When Aaron and Miriam rebelled against Moses’ leadership, God said to them: “Hear now My words: If there is a prophet among you, I, the Lord, make Myself known to him in a vision; I speak to him in a dream” (Num. 12:6). Throughout Old Testament times the prophetic gift was in operation. The first person called “a prophet” in the Bible was Abraham (Gen. 20:7). In the history of Israel, Moses was the greatest of the prophets; he communicated with God “face to face” (Deut. 34:10). Shortly before his death he told the Israelites: “The Lord your God will raise up for you a Prophet like me from your midst, from your brethren. Him you shall hear” (Deut. 18:15). This prophecy was initially fulfilled through Joshua and the prophets who followed him. It found its ultimate fulfillment in the appearance of the Messiah who was the prophet who would lead God’s people from the slavery of sin into the heavenly Canaan.
Today the signs of the times declare that we are standing on the threshold of great and solemn events. Everything in our world is in agitation. Before our eyes is fulfilling the Saviour's prophecy of the events to precede His coming: “Ye shall hear of wars and rumors of wars.... Nation shall rise against nation, and kingdom against kingdom: and there shall be famines, and pestilences, and earthquakes, in divers places.”

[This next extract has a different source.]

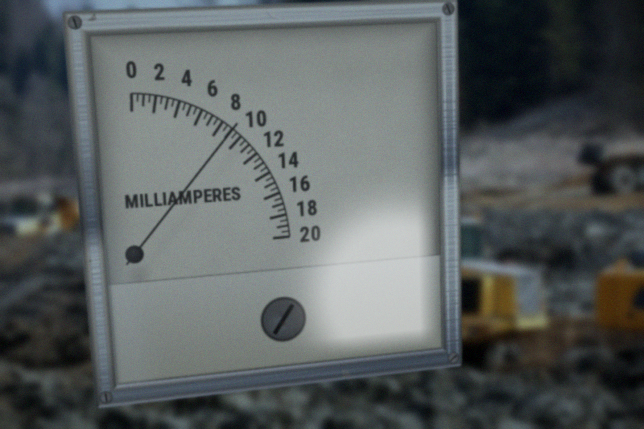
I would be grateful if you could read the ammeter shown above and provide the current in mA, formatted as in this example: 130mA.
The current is 9mA
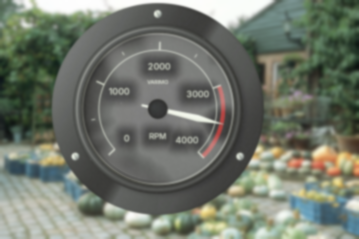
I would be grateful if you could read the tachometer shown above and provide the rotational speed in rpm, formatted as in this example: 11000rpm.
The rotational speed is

The present is a time of overwhelming interest to all living. Rulers and statesmen, men who occupy positions of trust and authority, thinking men and women of all classes, have their attention fixed upon the events taking place about us. They are watching the relations that exist among the nations. They observe the intensity that is taking possession of every earthly element, and they recognize that something great and decisive is about to take place—that the world is on the verge of a stupendous crisis.
The Bible, and the Bible only, gives a correct view of these things. Here are revealed the great final scenes in the history of our world, ... the sound of their approach causing the earth to tremble and men's hearts to fail them for fear.
The New Testament writers as well as several other individuals mentioned in the New Testament had the gift of prophecy (Luke 1:67; Matt. 11:14; Acts 13:1; 15:32; 21:8-10). Paul wrote to the Ephesians that the gift of prophecy would remain in the church “till we all come to the unity of the faith and of the knowledge of the Son of God” (Eph. 4:13). In the book of Revelation, therefore, the remnant church in the time of the end is said to have “the testimony of Jesus” (12:17), which according to Revelation 19:10 is “the spirit of prophecy.”
All through Bible history prophets served God, often delivering messages from God for both that time and for the future. God's prophets include Noah, Elijah, Elisha, Daniel, Nathan, Stephen, and John, the author of Revelation.